Re: [PATCH V7 01/11] sched: Scheduler time slice extension

From: Sebastian Andrzej Siewior
Date: Fri Aug 08 2025 - 06:00:32 EST


On 2025-08-07 16:56:33 [+0000], Prakash Sangappa wrote:
> >>> + if (__rseq_delay_resched()) {
> >>> + clear_tsk_need_resched(current);
> >>
> >> Why has this to be inline and is not done in __rseq_delay_resched()?
> >
> > A SCHED_OTHER wake up sets _TIF_NEED_RESCHED_LAZY so
> > clear_tsk_need_resched() will revoke this granting an extension.
> >
> > The RT/DL wake up will set _TIF_NEED_RESCHED and
> > clear_tsk_need_resched() will also clear it. However this one
> > additionally sets set_preempt_need_resched() so the next preempt
> > disable/ enable combo will lead to a scheduling event. A remote wakeup
> > will trigger an IPI (scheduler_ipi()) which also does
> > set_preempt_need_resched().
> >
> > If I understand this correct then a RT/DL wake up while the task is in
> > kernel-mode should lead to a scheduling event assuming we pass a
> > spinlock_t (ignoring the irq argument).
> > Should the task be in user-mode then we return to user mode with the TIF
> > flag cleared and the NEED-RESCHED flag folded into the preemption
> > counter.
> >
> > I am once again asking to limit this to _TIF_NEED_RESCHED_LAZY.
>
> Would the proposal(patches 7-11) to have an API/Mechanism, as Thomas suggested,
> for RT threads to indicate not to be delayed address the concern?.
> Also there is the proposal to have a kernel parameter to disable delaying
> RT threads in general, when granting extra time to the running task.

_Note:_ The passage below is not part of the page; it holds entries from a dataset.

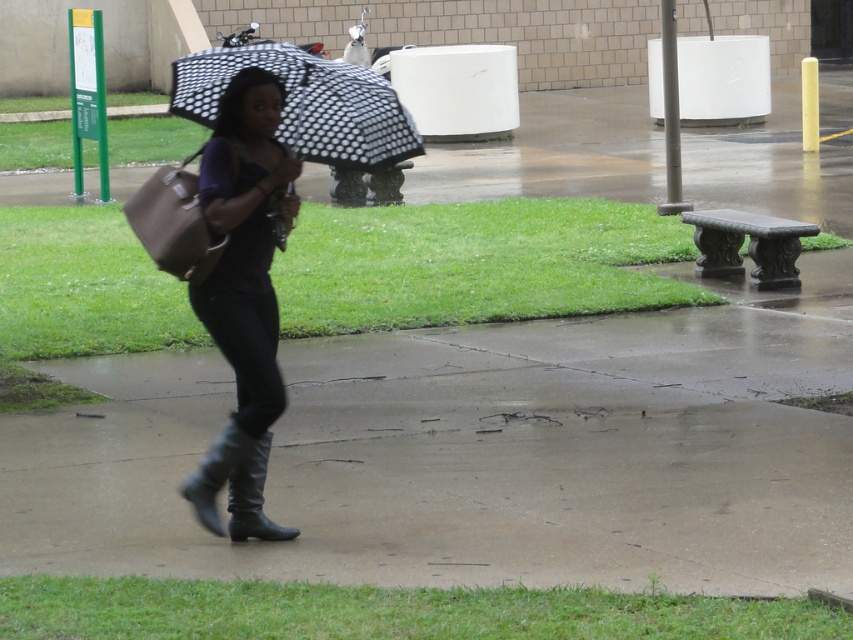
You are a photographer trying to capture a clear shot of the black leather boot at lower center. However, the polka dot fabric umbrella at center is blocking your view. Can you adjust your position to see the boot without the umbrella in the way?

The polka dot fabric umbrella at center is further to the viewer than the black leather boot at lower center, so moving your position slightly to the side or adjusting your angle might allow you to see the boot without the umbrella blocking the view.

You are a photographer standing on the sidewalk. You want to take a photo of the matte black boots at center and the polka dot fabric umbrella at center. Which object should you adjust your camera focus on first if you want to capture the one closer to you?

The matte black boots at center is to the right of polka dot fabric umbrella at center, but since the question is about distance from the photographer, the spatial description provided does not indicate which is closer. Therefore, based on the given information, it cannot be determined which object is closer to you.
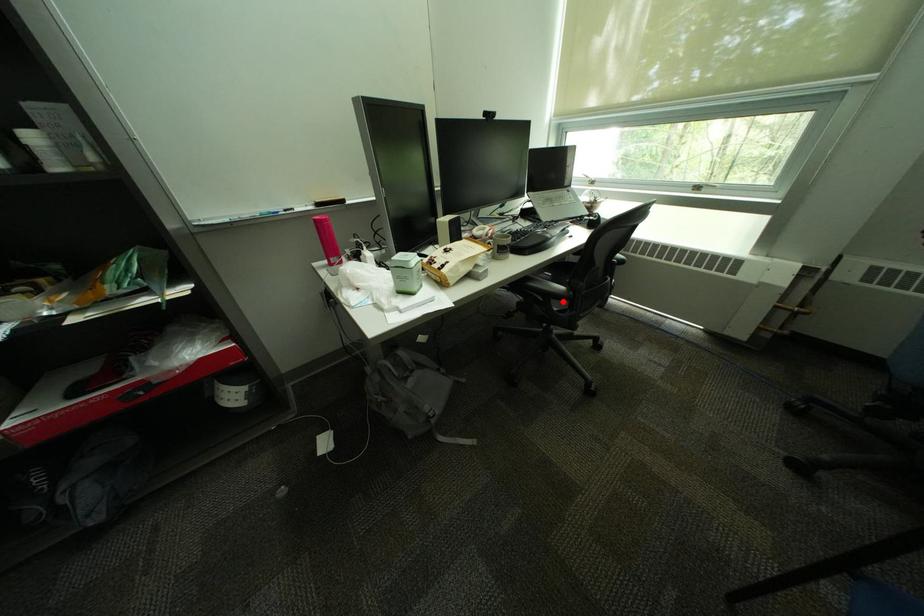
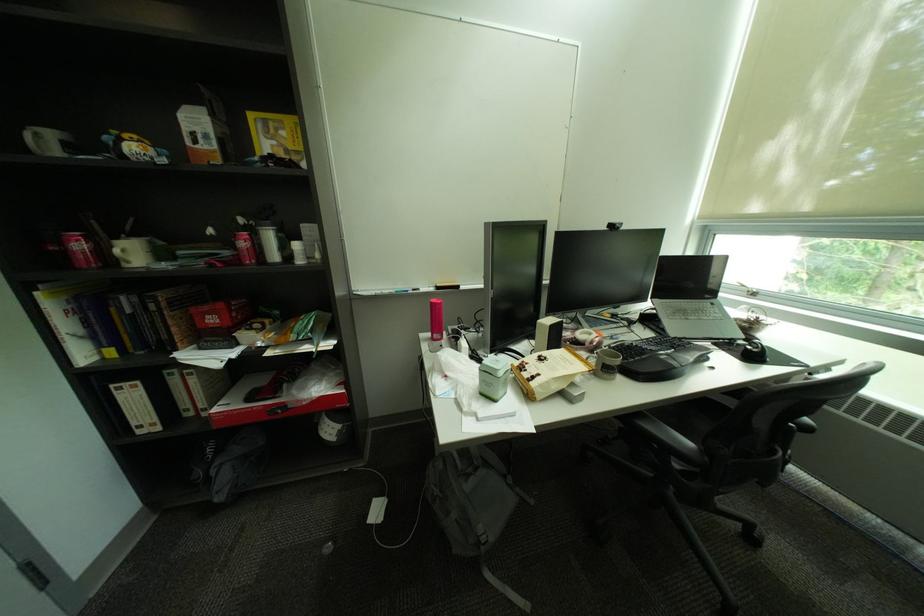
In the second image, find the point that corresponds to the highlighted location in the first image.

(684, 458)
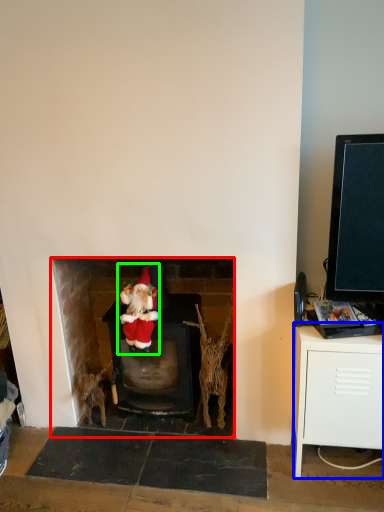
Question: Which is farther away from fireplace (highlighted by a red box)? table (highlighted by a blue box) or person (highlighted by a green box)?

Choices:
 (A) table
 (B) person

Answer: (A)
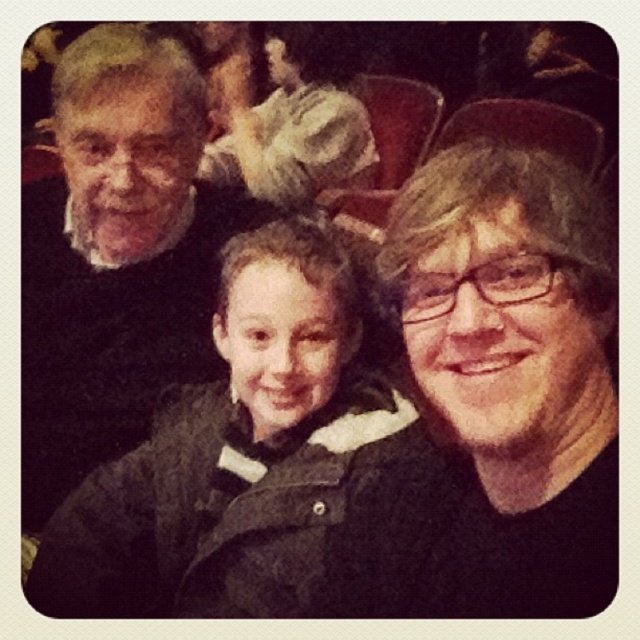
Is point (157, 104) farther from camera compared to point (346, 166)?

No.

Does point (161, 180) lie in front of point (232, 33)?

Yes, point (161, 180) is closer to viewer.

Is point (92, 204) farther from viewer compared to point (236, 147)?

No.

In order to click on dark gray sweater at upper left in this screenshot , I will do [113, 248].

From the picture: Who is positioned more to the left, matte black jacket at center or dark gray fuzzy coat at center?

dark gray fuzzy coat at center is more to the left.

You are a GUI agent. You are given a task and a screenshot of the screen. Output one action in this format:
    pyautogui.click(x=<x>, y=<y>)
    Task: Click on the matte black jacket at center
    
    Given the screenshot: What is the action you would take?
    pyautogui.click(x=493, y=401)

You are a GUI agent. You are given a task and a screenshot of the screen. Output one action in this format:
    pyautogui.click(x=<x>, y=<y>)
    Task: Click on the matte black jacket at center
    The height and width of the screenshot is (640, 640).
    Given the screenshot: What is the action you would take?
    pyautogui.click(x=493, y=401)

Is point (246, 330) positioned in front of point (22, 353)?

That is True.

Between dark gray fuzzy coat at center and dark gray sweater at upper left, which one is positioned lower?

dark gray fuzzy coat at center is below.

In order to click on dark gray fuzzy coat at center in this screenshot , I will do `click(232, 451)`.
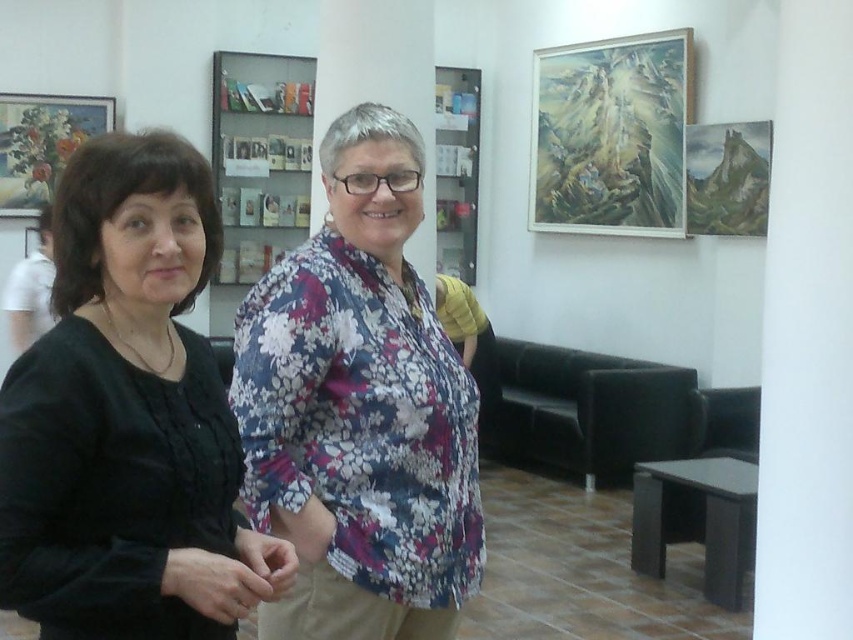
Who is shorter, floral fabric blouse at center or oil painting at upper right?

floral fabric blouse at center

Locate an element on the screen. The image size is (853, 640). floral fabric blouse at center is located at coordinates (358, 410).

Consider the image. Is black matte shirt at left bigger than matte wooden picture frame at upper right?

Actually, black matte shirt at left might be smaller than matte wooden picture frame at upper right.

Does black matte shirt at left have a smaller size compared to matte wooden picture frame at upper right?

Yes.

Who is more forward, (170, 148) or (722, 195)?

Point (170, 148) is more forward.

This screenshot has width=853, height=640. I want to click on black matte shirt at left, so click(126, 417).

Does floral fabric blouse at center have a larger size compared to white shirt at left?

No.

Is point (349, 570) positioned behind point (50, 224)?

No.

The width and height of the screenshot is (853, 640). I want to click on floral fabric blouse at center, so click(x=358, y=410).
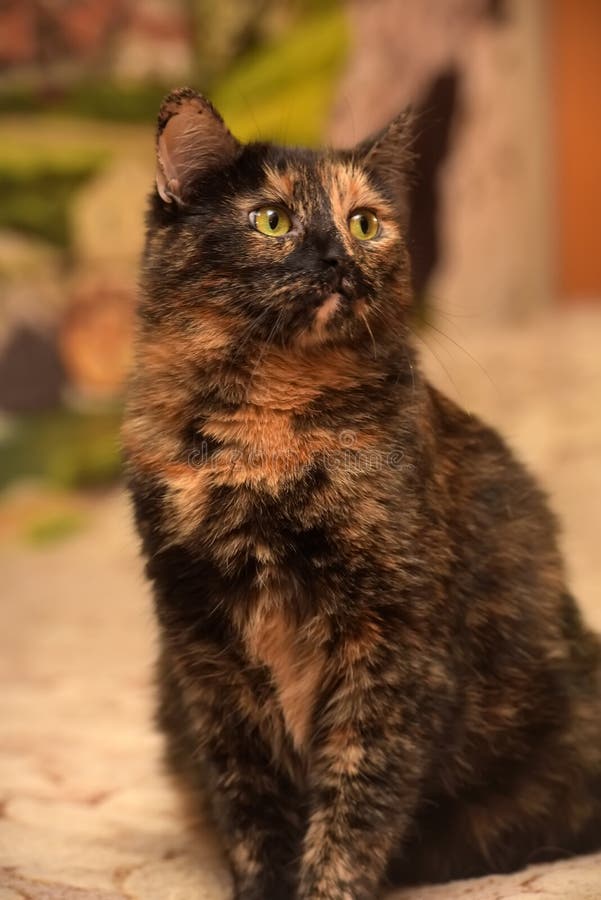
Locate an element on the screen. cinnamon chest is located at coordinates (291, 687).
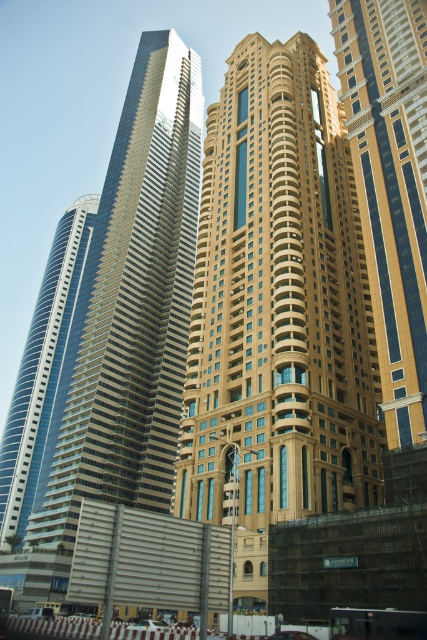
Question: Is shiny glass skyscraper at center closer to camera compared to shiny blue glass skyscraper at left?

Choices:
 (A) no
 (B) yes

Answer: (B)

Question: Which object is closer to the camera taking this photo?

Choices:
 (A) shiny glass skyscraper at center
 (B) shiny blue glass skyscraper at left
 (C) gold/beige stone building at center

Answer: (C)

Question: Which is farther from the shiny blue glass skyscraper at left?

Choices:
 (A) shiny glass skyscraper at center
 (B) golden stone building at center

Answer: (B)

Question: Observing the image, what is the correct spatial positioning of golden stone building at center in reference to shiny glass skyscraper at center?

Choices:
 (A) below
 (B) above

Answer: (A)

Question: Can you confirm if golden stone building at center is positioned below shiny blue glass skyscraper at left?

Choices:
 (A) no
 (B) yes

Answer: (B)

Question: Which object is the farthest from the shiny blue glass skyscraper at left?

Choices:
 (A) gold/beige stone building at center
 (B) golden stone building at center
 (C) shiny glass skyscraper at center

Answer: (A)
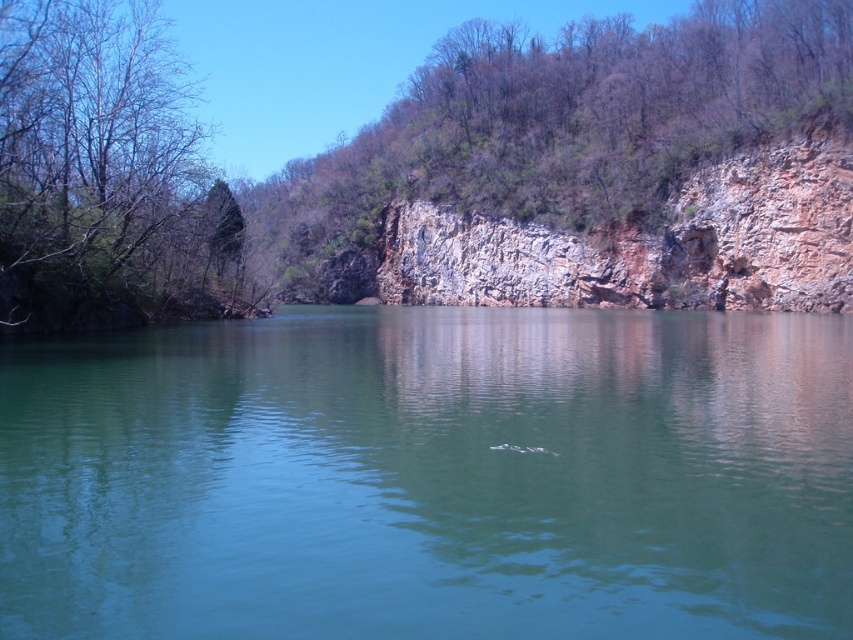
Question: Which of the following is the farthest from the observer?

Choices:
 (A) (386, 424)
 (B) (231, 198)
 (C) (839, 173)

Answer: (B)

Question: Which of the following is the farthest from the observer?

Choices:
 (A) green leafy tree at left
 (B) green smooth water at center

Answer: (A)

Question: Which object appears closest to the camera in this image?

Choices:
 (A) green smooth water at center
 (B) green leafy tree at left

Answer: (A)

Question: Is green leafy tree at left to the left of rocky cliff at right from the viewer's perspective?

Choices:
 (A) no
 (B) yes

Answer: (B)

Question: Can you confirm if green smooth water at center is positioned below green leafy tree at left?

Choices:
 (A) yes
 (B) no

Answer: (A)

Question: Is green smooth water at center positioned before green leafy tree at left?

Choices:
 (A) yes
 (B) no

Answer: (A)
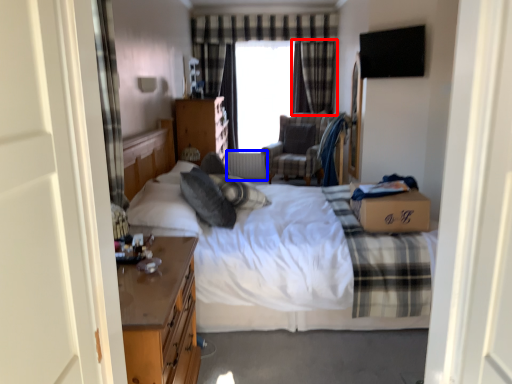
Question: Among these objects, which one is farthest to the camera, curtain (highlighted by a red box) or radiator (highlighted by a blue box)?

Choices:
 (A) curtain
 (B) radiator

Answer: (B)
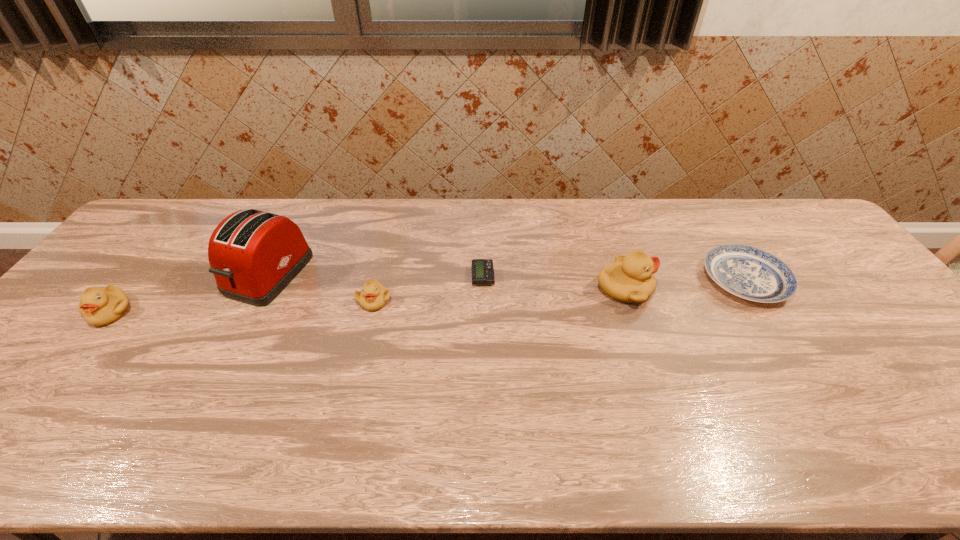
This screenshot has height=540, width=960. In order to click on the leftmost object in this screenshot , I will do `click(99, 307)`.

The height and width of the screenshot is (540, 960). I want to click on the second shortest duckling, so click(x=99, y=307).

Where is `the third object from left to right`? the third object from left to right is located at coordinates (373, 296).

Where is `the shortest duckling`? Image resolution: width=960 pixels, height=540 pixels. the shortest duckling is located at coordinates (373, 296).

Where is `the fifth object from left to right`? Image resolution: width=960 pixels, height=540 pixels. the fifth object from left to right is located at coordinates (630, 279).

Find the location of a particular element. The width and height of the screenshot is (960, 540). the rightmost duckling is located at coordinates (630, 279).

Where is `beeper`? The width and height of the screenshot is (960, 540). beeper is located at coordinates (482, 269).

Identify the location of the fourth object from left to right. Image resolution: width=960 pixels, height=540 pixels. (482, 269).

Where is `the tallest object`? the tallest object is located at coordinates (254, 255).

Identify the location of toaster. This screenshot has width=960, height=540. (254, 255).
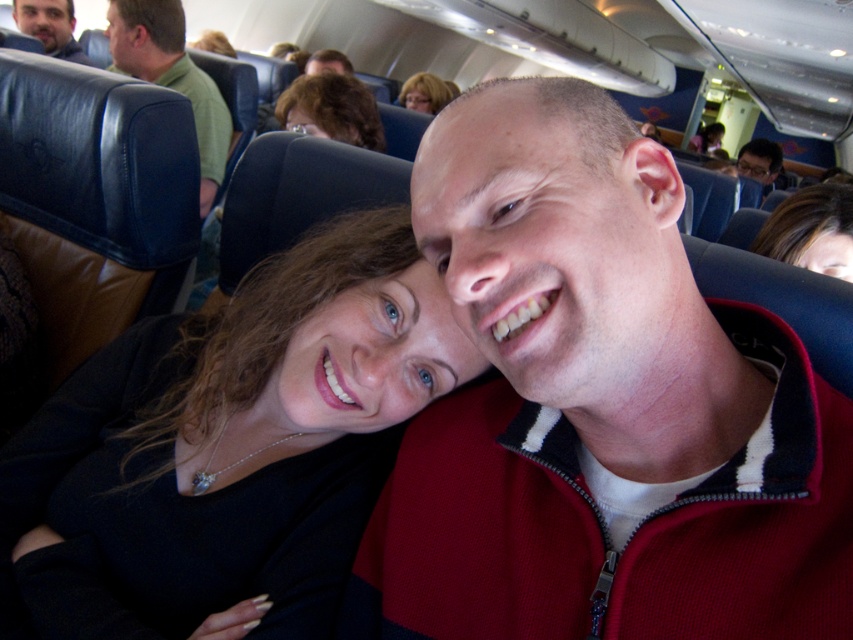
Between red zippered jacket at center and blonde hair at upper center, which one appears on the left side from the viewer's perspective?

From the viewer's perspective, blonde hair at upper center appears more on the left side.

Describe the element at coordinates (599, 408) in the screenshot. I see `red zippered jacket at center` at that location.

The height and width of the screenshot is (640, 853). In order to click on red zippered jacket at center in this screenshot , I will do `click(599, 408)`.

Which is below, blonde hair at upper center or matte black glasses at upper right?

blonde hair at upper center is lower down.

Can you confirm if blonde hair at upper center is bigger than matte black glasses at upper right?

No, blonde hair at upper center is not bigger than matte black glasses at upper right.

Find the location of a particular element. blonde hair at upper center is located at coordinates (331, 109).

Image resolution: width=853 pixels, height=640 pixels. What are the coordinates of `blonde hair at upper center` in the screenshot? It's located at (331, 109).

What do you see at coordinates (171, 76) in the screenshot? I see `green matte chair at upper left` at bounding box center [171, 76].

Which is behind, point (119, 68) or point (67, 6)?

The point (67, 6) is behind.

Find the location of a particular element. green matte chair at upper left is located at coordinates (171, 76).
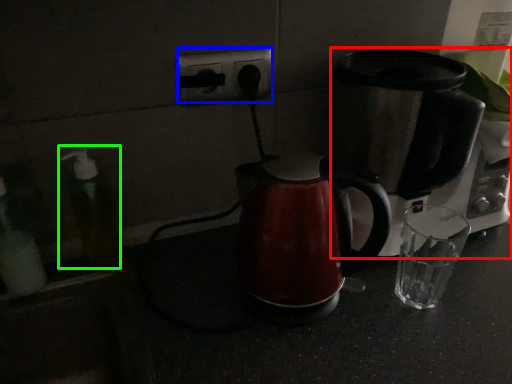
Question: Which is farther away from coffee maker (highlighted by a red box)? electric outlet (highlighted by a blue box) or soap dispenser (highlighted by a green box)?

Choices:
 (A) electric outlet
 (B) soap dispenser

Answer: (B)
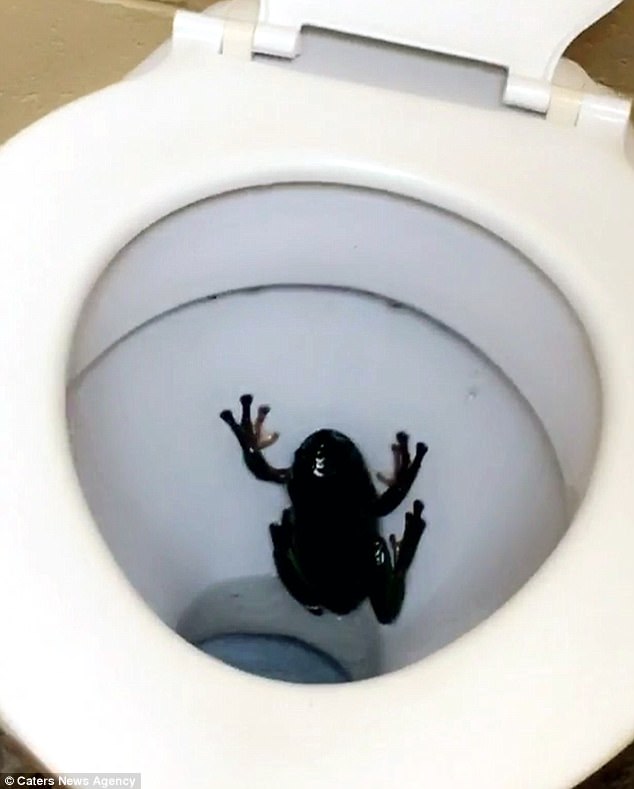
Where is `toilet seat hinge`? This screenshot has width=634, height=789. toilet seat hinge is located at coordinates (562, 101), (236, 34).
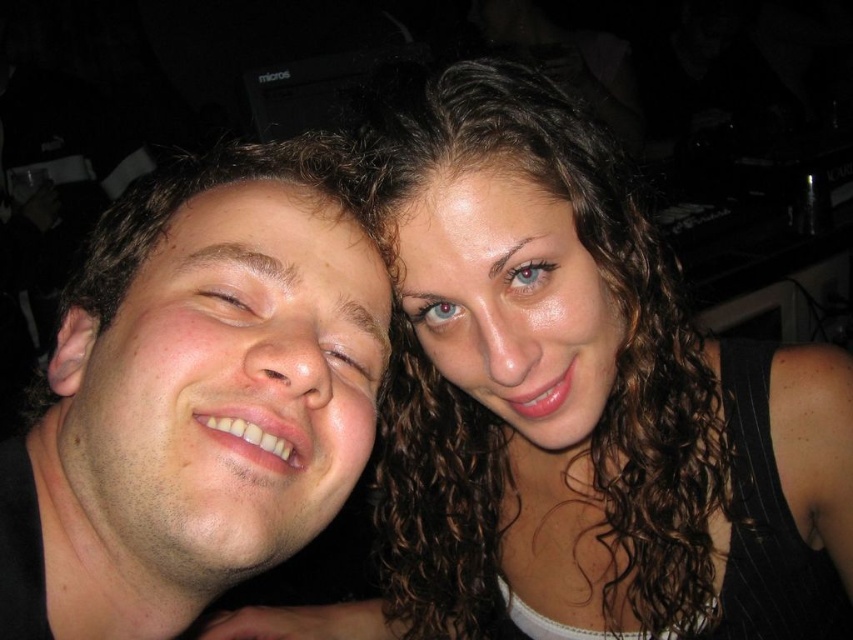
Which of these two, curly hair at center or matte skin face at center, stands shorter?

matte skin face at center

Between point (529, 140) and point (173, 346), which one is positioned in front?

Positioned in front is point (173, 346).

What do you see at coordinates (575, 406) in the screenshot? I see `curly hair at center` at bounding box center [575, 406].

Locate an element on the screen. curly hair at center is located at coordinates pyautogui.click(x=575, y=406).

What do you see at coordinates (575, 406) in the screenshot? I see `curly hair at center` at bounding box center [575, 406].

Consider the image. Can you confirm if curly hair at center is positioned below shiny brown hair at center?

Yes, curly hair at center is below shiny brown hair at center.

Who is more forward, [717,433] or [519,385]?

Point [519,385]

The image size is (853, 640). In order to click on curly hair at center in this screenshot , I will do `click(575, 406)`.

The width and height of the screenshot is (853, 640). What do you see at coordinates (229, 381) in the screenshot?
I see `matte skin face at center` at bounding box center [229, 381].

Between point (282, 280) and point (447, 355), which one is positioned in front?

While I appreciate the effort I don't see the need for this
functionality atm. I would say just get the basic infrastructure
focusing on LAZY preempt and ignore the wakes for tasks with elevated
priority. If this works reliably and people indeed ask for delayed
wakes for RT threads then this can be added assuming you have enough
flexibility in the API to allow it. Then you would also have a use-case
on how to implement it.

Looking at 07/11, you set a task_sched::sched_nodelay if this is
requested. In 09/11 you set TIF_NEED_RESCHED_NODELAY if that flag is
set. In 08/11 you use that flag additionally for wake ups and propagate
it for the architecture. Puh.
If a task needs to set this flag first in order to be excluded from the
delayed wake ups then I don't see how this can work for kernel threads
such as the threaded interrupts or a user thread which is PI-boosted and
inherits the RT priority.

On the other hand lets assume you check and clear only
TIF_NEED_RESCHED_LAZY. Lets say people ask to extend the delayed wakes
to certain userland RT threads. Then you could add a prctl() to turn
TIF_NEED_RESCHED into TIF_NEED_RESCHED_LAZY for the "marked" threads.
Saying I don't mind if this particular thread gets delayed.
If this is needed for all threads in system you could do a system wide
sysctl and so on.
You would get all this without another TIF bit and tracing would keep
showing reliably a N or L flag.

> Thanks,
> -Prakash
>
Sebastian